Une telle signature était possible "même en affaires courantes", a-t-il affirmé lors d'une brève cérémonie organisée à la va-vite à l'Ecole royale militaire (ERM) à Bruxelles. La pose de la première pierre de ce projet pharaonique est prévue "en septembre", a ajouté M. De Crem, qui agissait "au nom et pour le compte de l'OTAN".

Les travaux devraient durer jusqu'à l'automne 2015, sur le site de l'ancien quartier Roi Albert 1er (QRA), face au siège actuel, de l'autre côté du boulevard Léopold III. M. De Crem (CD&V) avait été autorisé en matinée par le gouvernement à signer ce contrat, même si la révélation du nom du vainqueur de l'appel d'offres dès vendredi matin par le journal économique 'De Tijd' risque d'entraîner des recours des cinq autres soumissionnaires au Conseil d'Etat.

L'OTAN et le gouvernement belge avaient signé le 8 décembre 2004 un accord par lequel la Belgique s'engage à assurer le management de la construction de ce nouveau siège, qui doit abriter les 4.500 personnes employées par l'Alliance et certaines de ses agences. Le financement est assuré par les 28 pays membres, mais une "réserve" existe pour faire face à d'éventuels nouveaux élargissements de l'OTAN, a assuré vendredi un spécialiste du dossier, le lieutenant-colonel Lieven Vanheste.

La Défense pilote dès lors au profit de l'OTAN la construction du nouveau siège, destiné à remplacer l'actuel, construit à la hâte en 1967, après que le président français, général Charles de Gaulle, eut décidé de se retirer de la structure militaire intégrée de l'Alliance atlantique.

Le coût de 460 millions d'euros couvre la construction du nouveau siège avec un "équipement de base" (eau, électricité, etc). Il faudra y ajouter deux autres contrats séparés, d'un montant total d'une quarantaine de millions d'euros, pour la protection électronique et pour l'équipement audio-visuel. "C'est 28% en-dessous de l'estimation", qui était voici deux ans de 650 millions, a-t-on souligné à la Défense.

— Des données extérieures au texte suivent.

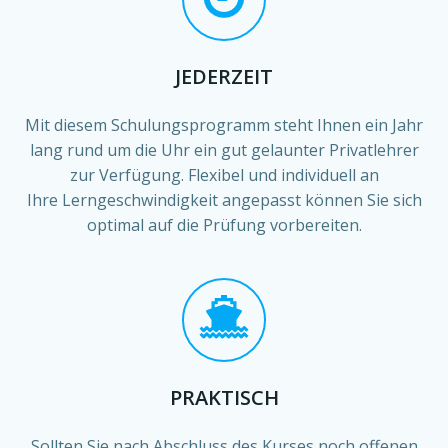
JEDERZEIT
Mit diesem Schulungsprogramm steht Ihnen ein Jahr
lang rund um die Uhr ein gut gelaunter Privatlehrer
zur Verfügung. Flexibel und individuell an
Ihre Lerngeschwindigkeit angepasst können Sie sich
optimal auf die Prüfung vorbereiten.
PRAKTISCH
Sollten Sie nach Abschluss des Kurses noch offenen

Le nouveau siège sera érigé sur un terrain d'environ 40 hectares - soit l'ex-QRA mis à disposition par la Défense belge - et offrira aux 4.500 employés de l'OTAN et ses pays membres une surface brute utilisable de 250.000 m2, dont environ 120.000 m2 de bureaux. A côté du bâtiment principal où seront situés les bureaux, un centre de conférences, des facilités pour la presse et des facilités de restauration, il y aura un centre du personnel ainsi qu'un bâtiment technique hébergeant la production d'énergie, des magasins et des ateliers.

Lors de la conception des bâtiments, une attention particulière a été donnée à la sécurité, la flexibilité, la construction durable, la fonctionnalité et la maîtrise des coûts, a assuré la Défense.

La décision de construire le nouveau quartier général de l'Alliance atlantique à Bruxelles remonte à 1999 et a été confirmée à de multiples reprises depuis lors. La Belgique a offert le terrain tandis que l'organisation prend en charge le coût des bâtiments. Mais ce n'est qu'en 2002 que la décision a été prise de l'installer sur le site du QRA, condamné à fermer ses portes lors d'une énième restructuration de l'armée. Comme elle s'y est engagée précédemment, la Défense tiendra les riverains informés de l'évolution du projet.

Les travaux de construction d'un tunnel sur le boulevard Léopold III (alias A201, l'autoroute semi-urbaine qui relie Bruxelles à son aéroport international), face à la future entrée de l'OTAN, viennent pour leur part de débuter et devraient durer trois ans, selon le lieutenant-colonel Vanheste.